Voor de zwangerschapsduur bestaan de volgende begrippen.
Abortus is de ontijdige geboorte van een niet levensvatbare vrucht voor de 16e zwangerschapsweek. Belangrijk hierbij is het onderscheid tussen een spontane abortus, ook wel miskraam genoemd, en abortus provocatus, een opzettelijk opgewekte abortus. Bij een abortus wordt niet van een bevalling gesproken; een vrouw met een miskraam heeft dus niet gebaard.
Een immature geboorte is een geboorte waarbij een foetus wordt geboren tussen de 16e en 28e week van de zwangerschap. Men spreekt ook wel van vroeggeboorte of late abortus. Dit laatste omdat een abortus provocatus tot in de 23e week kan worden uitgevoerd. Kinderen die immatuur worden geboren zijn vaak niet levensvatbaar, maar met de moderne technieken lukt het tegenwoordig soms om baby’s die vanaf 25 weken geboren worden, in leven te houden.

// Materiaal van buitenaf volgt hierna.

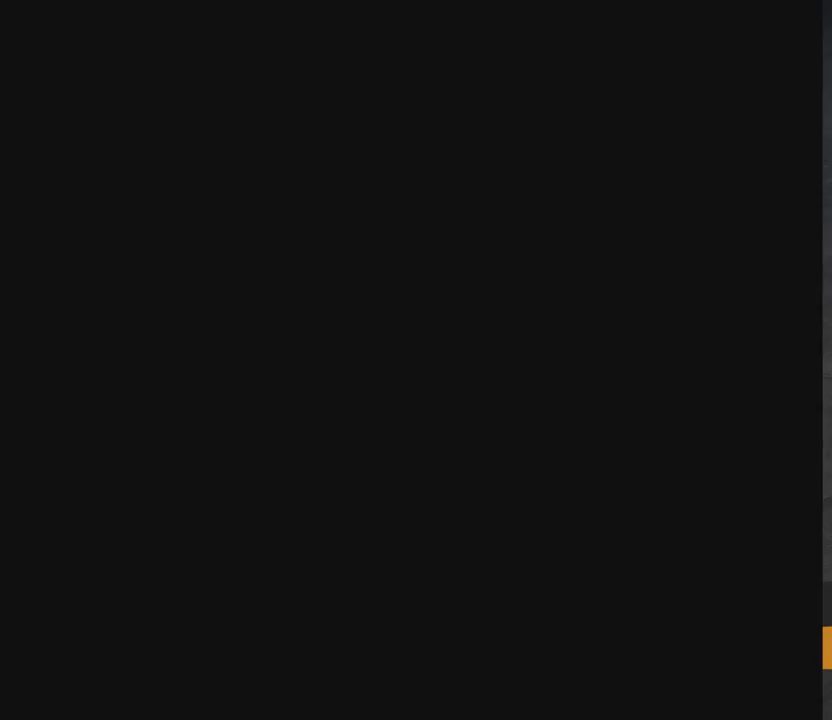
{"buttons": [], "right_stick": "center", "events": []}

Een premature geboorte is een geboorte tussen de 28e en 37e zwangerschapsweek. Een bevalling die te vroeg dreigt te beginnen, kun je herkennen aan voortijdige weeën. Deze zijn te onderscheiden van de zogenaamde ‘harde buiken’, doordat de samentrekkingen toenemen in frequentie en hevigheid. Soms verliest de vrouw ook de slijmprop die de baarmoeder afsluit (dit heet tekenen), of verliest ze vruchtwater.
Een geboorte tussen de 37e en 42e zwangerschapsweek is à terme. Een geboorte à terme is de normale zwangerschapsduur. Een geboorte na meer dan 42 zwangerschapsweken, is serotien. Een andere term hiervoor is overdragen. Meestal wordt de bevalling ingeleid na 42 tot 43 weken zwangerschap. De placentafunctie en de hoeveelheid vruchtwater beginnen dan namelijk af te nemen, waardoor gevaar voor het kind kan ontstaan.